PENGAWAS PAI, Sampai Kapan Bertahan?
(Sebuah koreksi kebjakan PMA No 2 Tahun 2012)
Oleh: Ia hidarya
Mukadimah
Pendidikan merupakan sebuah usaha pencapaian hidup terbesar yang dilakukan
dengan sengaja dan sistematis untuk
memotivasi, membina, membantu serta membimbing seseorang dalam mengembangkan
potensi yang dimilinya sehingga mampu
mencapai sebuah kompetensi yang mencerminkan kualitas diri yang lebih baik.

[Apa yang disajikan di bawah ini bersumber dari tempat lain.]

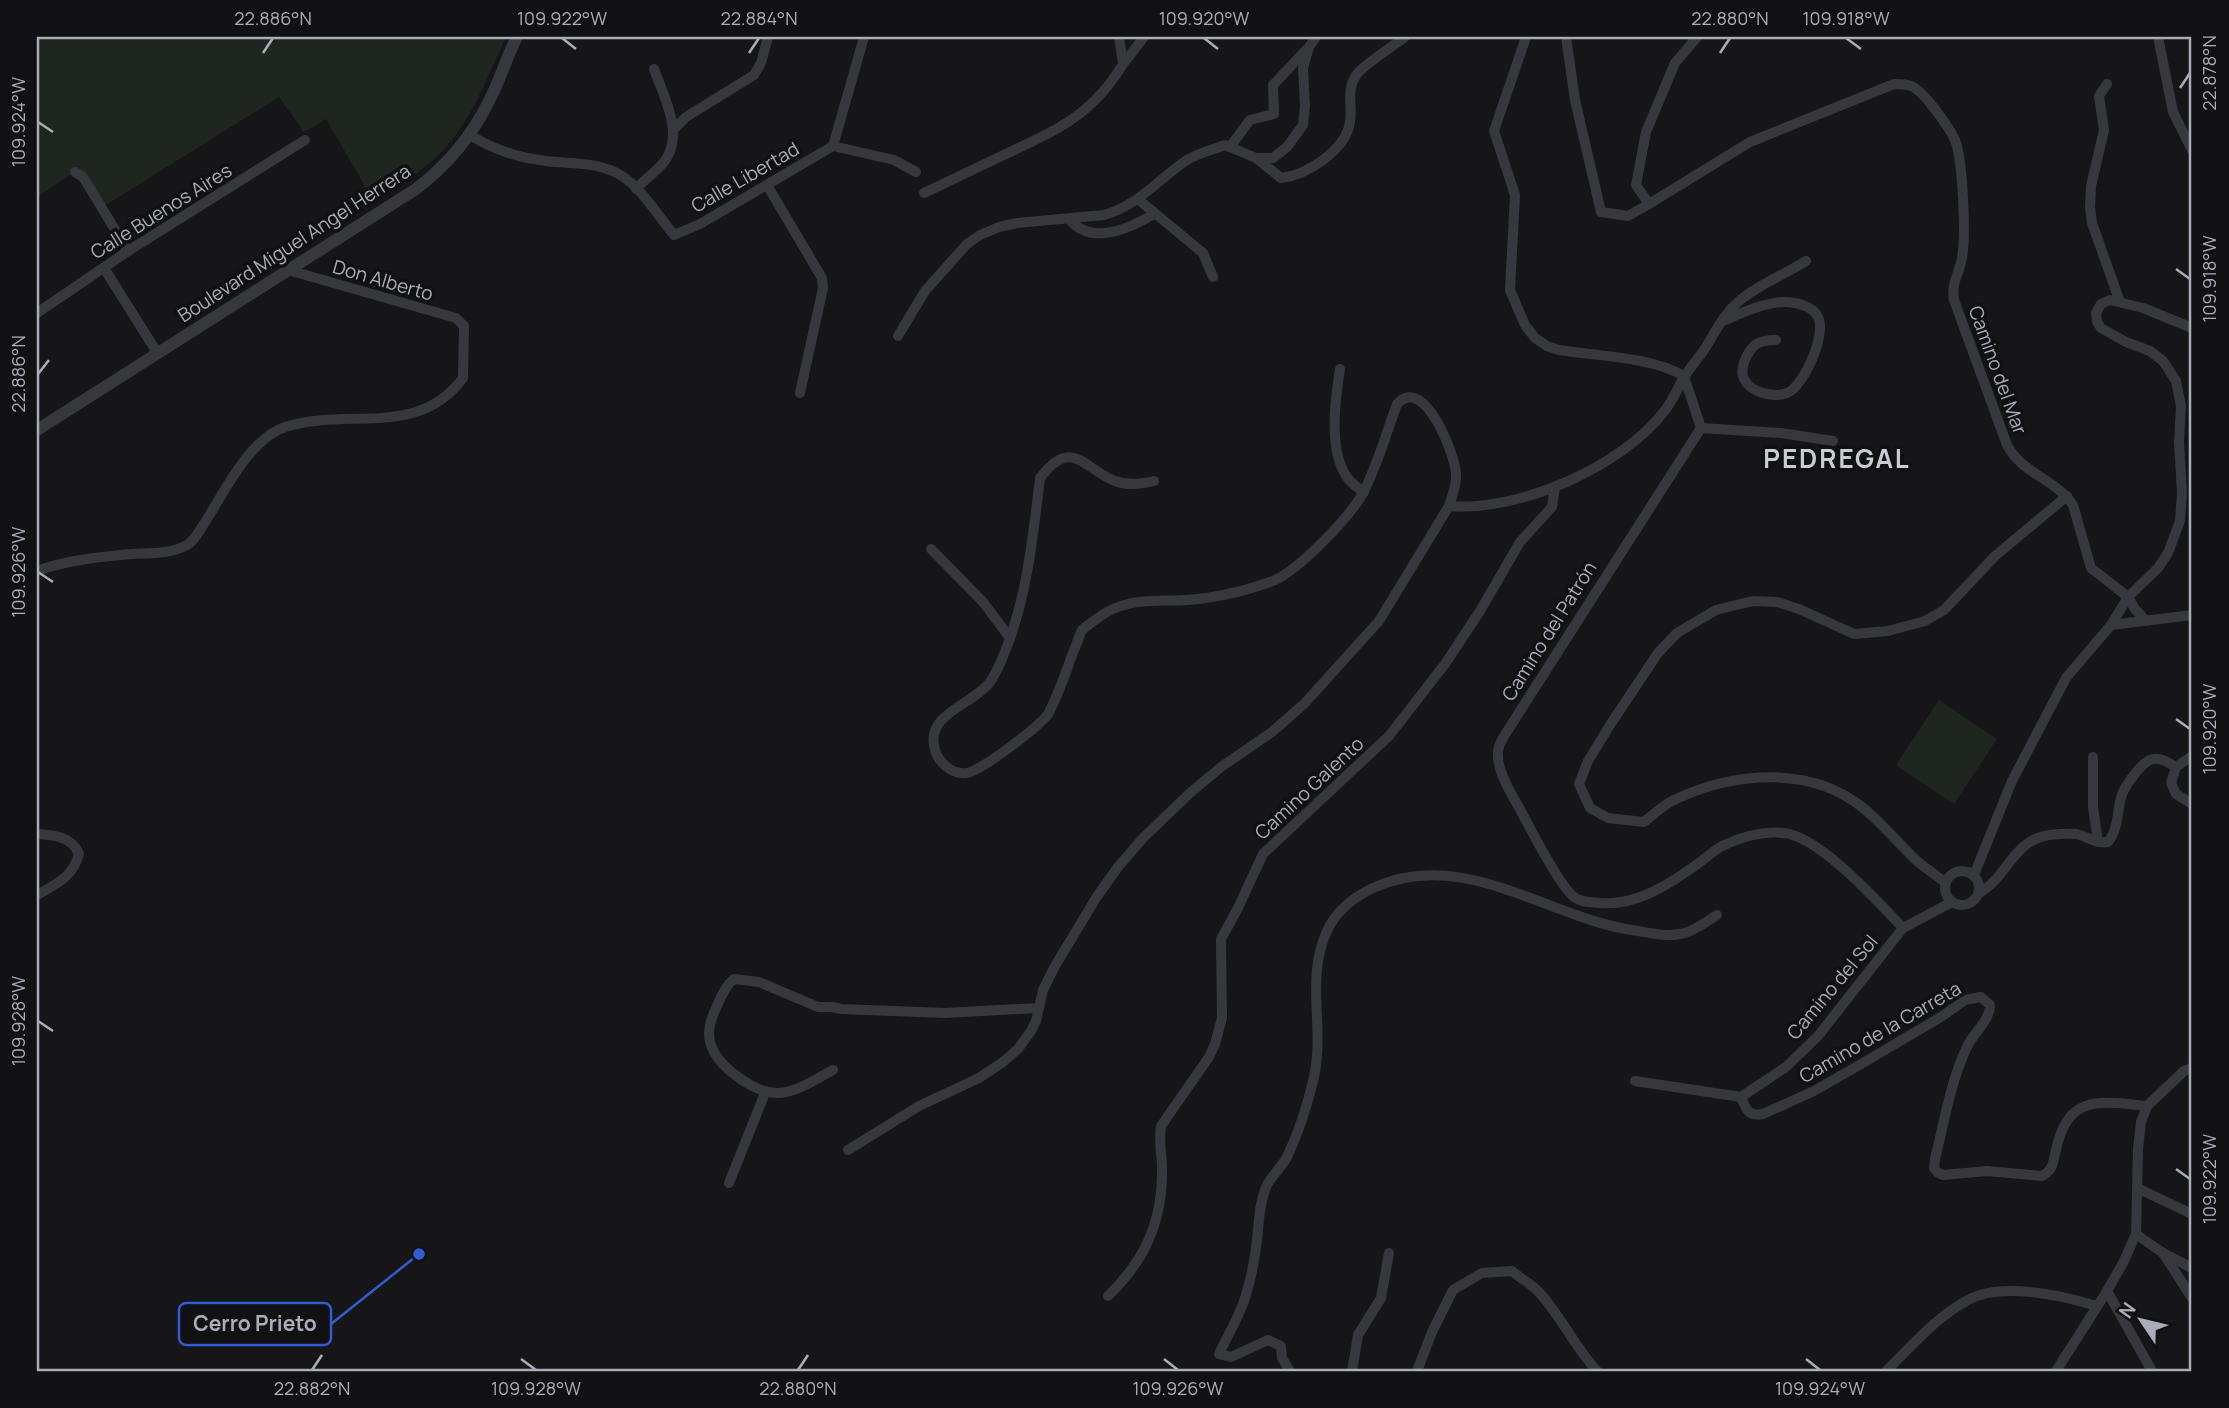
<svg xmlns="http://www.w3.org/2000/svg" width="2229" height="1408" font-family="Manrope,sans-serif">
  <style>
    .green { fill: #1e261f }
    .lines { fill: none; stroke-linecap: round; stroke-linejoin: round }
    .minor { stroke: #37383d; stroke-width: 10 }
    .tertiary { stroke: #37383d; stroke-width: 12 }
    .ticks { fill: none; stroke: #a8adb8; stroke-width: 2.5 }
    .labels { text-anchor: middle; stroke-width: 7; stroke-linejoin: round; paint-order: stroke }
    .street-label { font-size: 19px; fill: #a8adb8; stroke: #111113 }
    .district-label { font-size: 26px; font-weight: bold; letter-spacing: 2px; fill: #c9ccd4; stroke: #111113 }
    .leader { fill: none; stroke: #325cd3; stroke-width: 2.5 }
    .callout-dot { fill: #325cd3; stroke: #111113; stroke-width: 2.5 }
    .callout { fill: #111113; stroke: #325cd3; stroke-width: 2.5 }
    .callout-label { font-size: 21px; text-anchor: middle; font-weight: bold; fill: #a8adb8 }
    .neatline { fill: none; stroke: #a8adb8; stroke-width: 2.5 }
    .ticks-label { font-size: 18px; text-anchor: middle; fill: #a8adb8 }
  </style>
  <rect width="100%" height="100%" fill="#161618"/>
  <g class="green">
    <path d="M37,37H506C489,73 474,115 447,146C426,169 400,186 374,202L326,119L304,132L279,97L101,208L75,172L37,197Z"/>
    <polygon points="1939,700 1997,739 1954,804 1896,765"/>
  </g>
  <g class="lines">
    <g class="minor">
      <path d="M1526,37L1494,131L1515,195L1510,290L1525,325L1535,338L1547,346L1559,350C1598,356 1651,357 1684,376L1701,428L1506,733C1504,737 1500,742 1499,747C1493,766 1512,795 1521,811C1531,830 1559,885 1574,897C1582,903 1591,902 1600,903C1636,906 1668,885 1696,865C1705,859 1713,851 1722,846C1741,837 1763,831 1784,833C1819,836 1879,903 1903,928"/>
      <polyline points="1566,37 1575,100 1601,212 1628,216 1649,204 1636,185 1646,132 1675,63 1697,37"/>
      <polyline points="2158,37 2173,112 2192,150"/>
      <polyline points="1123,64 1144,37"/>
      <polyline points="2107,84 2099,96 2104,130 2091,186 2090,207 2092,223 2120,302"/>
      <polyline points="674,129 686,117 754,75 761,63 768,37"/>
      <path d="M470,135C494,150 519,158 546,161C570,164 593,162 615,172C640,184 657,215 674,235L700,224L833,146L894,160L916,172"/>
      <polyline points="833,146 864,37"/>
      <polyline points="1230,147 1250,120 1274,114 1273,85 1306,50"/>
      <polyline points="1257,158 1273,158 1287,147 1303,125 1305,106 1303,68 1309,47 1316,37"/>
      <polyline points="75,172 83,177 128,251"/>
      <polyline points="767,185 822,278 823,288 800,393"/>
      <path d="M636,189C645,179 656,172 664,162C685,135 664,97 654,69"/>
      <path d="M924,193C952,180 980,166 1008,153C1059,129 1093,114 1123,64L1119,37"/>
      <polyline points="1139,200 1203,253 1213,277"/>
      <path d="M1649,204L1750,142L1894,84C1899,84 1906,84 1911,86C1923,90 1949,127 1955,140C1963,160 1966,236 1962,258C1959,275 1951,282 1954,300L2007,445C2022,474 2056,479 2073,505L2091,568L2128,597L2135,609L2146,621"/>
      <path d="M1069,219C1091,246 1129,229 1154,214"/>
      <polyline points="104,268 158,354"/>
      <polyline points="37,313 128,251 305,140"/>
      <path d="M1723,321C1742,313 1764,302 1785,302C1796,302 1813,306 1818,317C1827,334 1804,386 1787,393C1773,398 1751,393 1744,379C1739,369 1747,352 1755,345C1761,341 1769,340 1776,340"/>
      <path d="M898,336L925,291L967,244L980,235L999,227L1017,223L1104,215C1138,205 1157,181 1184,162C1195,154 1212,150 1225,145L1256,158L1281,178C1307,175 1346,150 1350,122C1353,105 1345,91 1357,74C1366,63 1393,46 1405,37"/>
      <path d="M1340,369C1335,400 1327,457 1351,482C1354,485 1359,489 1364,492"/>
      <polyline points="1701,428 1781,433 1833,441"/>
      <path d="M1154,481C1141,484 1128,486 1115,481C1085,470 1072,435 1040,478C1033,534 1028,590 1008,644C1003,657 998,671 990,682C974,704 928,713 934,745C936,761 951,775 967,773C982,770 1039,727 1048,714C1059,694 1066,671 1074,650C1077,644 1079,636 1082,630C1085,627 1091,623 1095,620C1129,592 1167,605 1206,598C1227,595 1254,588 1273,581C1299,570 1349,518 1363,493C1377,467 1387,431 1397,404C1424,374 1455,454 1456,474C1457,485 1452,496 1449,506C1520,512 1624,466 1666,409C1674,398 1678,387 1685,376C1690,367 1698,359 1704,350C1715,333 1722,316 1738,302C1757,285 1784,275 1806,261"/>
      <polyline points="931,549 983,602 1010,638"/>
      <path d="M37,571C67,560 99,557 131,554C147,553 168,554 183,547C194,543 201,528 207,519C226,489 250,439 285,427C349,407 418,439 463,378L464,326L456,318L288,270"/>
      <polyline points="2111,625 2192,615"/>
      <polyline points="2192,756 2176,767 2171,783 2176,794 2192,804"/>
      <polyline points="2093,757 2093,807 2098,842"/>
      <path d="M37,834C53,835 72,836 79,854C73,877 56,884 37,895"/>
      <circle cx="1962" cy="888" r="17"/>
      <polyline points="1974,875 2012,781 2066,678 2111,625 2128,597 2158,568 2168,553 2180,521 2182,493 2179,442 2181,406 2176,381 2163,361 2150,351 2126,342 2101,328 2097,322 2096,313 2101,304 2110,300 2143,308 2192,328"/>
      <path d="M1946,883C1936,875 1925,868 1916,860C1898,843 1882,823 1862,807C1809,765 1733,772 1674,800C1663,805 1653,815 1644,822L1608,818L1590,808L1579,784L1588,761L1612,722L1658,653L1677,633L1716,610L1753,601L1777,602L1799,609L1854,634L1888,631L1925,621L1944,610L1995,556L2067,496"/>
      <path d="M1979,893C2007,878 2013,840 2049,835C2058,834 2068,833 2077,834C2089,837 2095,844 2108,842C2119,829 2117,809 2122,794C2126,785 2132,777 2138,770C2151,754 2160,757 2176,767"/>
      <path d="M833,1070C817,1078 798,1092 779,1093C755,1094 716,1066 710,1042C707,1030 712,1016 717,1006C721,996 726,985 734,979L759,982L818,1007H832L841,1009L945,1013L1039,1008"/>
      <polyline points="1635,1081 1741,1097"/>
      <path d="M1741,1097C1746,1109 1748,1117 1763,1114L1814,1091L1856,1067L1941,1017L1965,1000L1981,997L1990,1005C1990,1021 1973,1033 1967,1047C1951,1080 1944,1123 1935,1159L1934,1168L1937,1172L1943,1175L1987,1171L2042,1176C2052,1171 2053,1164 2055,1154C2067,1094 2097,1101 2147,1106"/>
      <polyline points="1741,1097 1786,1067 1818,1036 1903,928 1952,902"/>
      <polyline points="848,1150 919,1106 979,1078 1003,1062 1018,1049 1031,1031 1036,1021 1043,990 1055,966 1096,898 1118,867 1143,838 1190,793 1221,767 1272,732 1304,704 1379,621 1449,506"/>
      <polyline points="729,1183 765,1093"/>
      <polyline points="2137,1188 2192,1214"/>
      <polyline points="2136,1234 2163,1253 2192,1268"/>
      <polyline points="2163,1253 2192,1298"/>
      <polyline points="2107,1291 2152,1371"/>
      <path d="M1108,1296C1144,1261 1161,1225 1162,1175C1163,1158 1158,1143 1161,1126L1209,1057L1215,1044L1222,1018L1221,939L1237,910L1263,854L1389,736L1445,664L1480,611L1520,542L1552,507L1555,487"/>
      <path d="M1290,1371L1282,1358L1281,1346L1268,1340L1231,1357L1219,1354C1228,1334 1242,1313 1247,1291C1252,1275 1255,1257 1257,1239C1259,1222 1259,1204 1266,1187C1271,1176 1281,1168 1287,1157C1299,1132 1308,1103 1314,1077C1325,1027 1305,979 1327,931C1336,911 1354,897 1373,888C1465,846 1550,920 1638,931C1651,933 1666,937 1680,934C1693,932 1706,922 1717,915"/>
      <polyline points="1352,1371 1358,1335 1381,1298 1389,1253"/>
      <path d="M1417,1371L1432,1332L1453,1290L1482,1273L1512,1271C1520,1278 1531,1284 1538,1291C1561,1316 1575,1347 1597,1371"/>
      <path d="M1886,1371C1912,1346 1936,1317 1968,1300C2000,1282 2063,1295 2096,1306"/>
      <polyline points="2056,1371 2107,1291 2123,1263 2136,1234 2138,1149 2141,1122 2147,1106 2184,1071 2192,1068"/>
    </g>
    <path class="tertiary" d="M37,430L416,189C449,164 473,135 491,97C501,77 507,56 517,37"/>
  </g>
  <path class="ticks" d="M562,38L576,49M1204,38L1218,49M1846,38L1861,49M263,53L273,38M749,53L759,38M1720,53L1730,38M2180,88L2190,73M38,122L53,132M2176,269L2190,279M38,374L49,360M38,572L53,582M2176,719L2190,729M38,1021L53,1031M2176,1169L2190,1179M521,1359L536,1370M1164,1359L1178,1370M1806,1359L1820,1370M312,1370L322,1355M798,1370L808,1355"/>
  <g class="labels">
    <g class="street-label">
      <text transform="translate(745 177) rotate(-30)" y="7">Calle Libertad</text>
      <text transform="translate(161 211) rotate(-32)" y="7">Calle Buenos Aires</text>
      <text transform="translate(294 243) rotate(-33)" y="7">Boulevard Miguel Angel Herrera</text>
      <text transform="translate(383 280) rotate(16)" y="7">Don Alberto</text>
      <text transform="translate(1998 370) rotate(70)" y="7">Camino del Mar</text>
      <text transform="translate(1549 631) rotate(-58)" y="7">Camino del Patrón</text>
      <text transform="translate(1309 788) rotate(-43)" y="7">Camino Galento</text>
      <text transform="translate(1832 987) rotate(-50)" y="7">Camino del Sol</text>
      <text transform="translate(1880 1032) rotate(-30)" y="7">Camino de la Carreta</text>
    </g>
    <g class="district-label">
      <text x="1837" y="468">PEDREGAL</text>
    </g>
  </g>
  <path class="leader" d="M419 1254L331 1324"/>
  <circle class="callout-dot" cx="419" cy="1254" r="7"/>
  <rect class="callout" x="179" y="1303" width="152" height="42" rx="7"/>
  <g class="callout-label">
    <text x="255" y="1331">Cerro Prieto</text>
  </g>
  <rect width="2229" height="1408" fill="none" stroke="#111113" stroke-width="77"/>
  <g transform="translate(2141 1320) rotate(305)" stroke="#111113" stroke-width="5" paint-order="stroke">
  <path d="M0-5L12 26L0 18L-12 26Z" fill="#a8adb8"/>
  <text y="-10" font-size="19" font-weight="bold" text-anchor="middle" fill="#a8adb8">N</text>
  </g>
  <rect x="38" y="38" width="2152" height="1332" class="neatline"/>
  <g class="ticks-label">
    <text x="273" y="25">22.886°N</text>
    <text x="562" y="25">109.922°W</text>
    <text x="759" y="25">22.884°N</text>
    <text x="1204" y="25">109.920°W</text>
    <text x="1730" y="25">22.880°N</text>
    <text x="1846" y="25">109.918°W</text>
    <text transform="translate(2210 73) rotate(-90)" y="6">22.878°N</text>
    <text transform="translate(19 122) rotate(-90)" y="6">109.924°W</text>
    <text transform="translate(2210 279) rotate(-90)" y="6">109.918°W</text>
    <text transform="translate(19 374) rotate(-90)" y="6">22.886°N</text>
    <text transform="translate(19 572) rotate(-90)" y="6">109.926°W</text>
    <text transform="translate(2210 729) rotate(-90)" y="6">109.920°W</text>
    <text transform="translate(19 1021) rotate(-90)" y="6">109.928°W</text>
    <text transform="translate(2210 1179) rotate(-90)" y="6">109.922°W</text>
    <text x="312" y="1395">22.882°N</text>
    <text x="536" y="1395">109.928°W</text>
    <text x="798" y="1395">22.880°N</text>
    <text x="1178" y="1395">109.926°W</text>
    <text x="1820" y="1395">109.924°W</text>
  </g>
</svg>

Pendidikan bukan suatu karya yang langsung jadi, tapi pendidikan merupakan
suatu proses dan layanan. Proses dan layanan akan berjalan baik bila semuanya
bergerak dalam pola yang teratur, pendidikan
harus dibangun sejalan antara pembangunan fisik dan ketersediaan tenaga
pendidik dan kependidikan yang bermutu dalam bingkai pola kebijakan visioner yang tepat dan terarah sehingga
mampu mendukung proses layanan pendidikan sesuai dengan tujuan yang telah
ditetapkan.
Kebijakan Ideal
Undang Undang Dasar 1945 (Versi amandemen) Pasal 31 ayat 3 menyebutkan
bahwa Pemerintah mengusahakan dan menyelenggarakan satu sistem pendidikan
nasional, yang meningkatkan keimanan dan ketakwaan serta ahlak mulia dalam
rangka mencerdaskan kehidupan bangsa, yang diatur dengan undang-undang.
Pelaksanaan dari UUD 1945 tentang pendidikan dituangkan dalam Undang-Undang
Republik Indonesia Nomor 20 Tahun 2003 Tentang Sistem Pendidikan Nasional pada
pasal 3 yang berbunyi Pendidikan Nasional berfungsi mengembangkan kemampuan dan
membentuk watak serta peradaban bangsa yang bermartabat dalam rangka
mencerdaskan kehidupan bangsa, bertujuan untuk berkembangnya potensi peserta
didik agar menjadi manusia yang beriman dan bertaqwa kepada Tuhan Yang Maha
Esa, berakhlak mulia, sehat, berilmu, cakap, kreatif, mandiri, dan menjadi
warga negara yang demokratis serta bertanggung jawab.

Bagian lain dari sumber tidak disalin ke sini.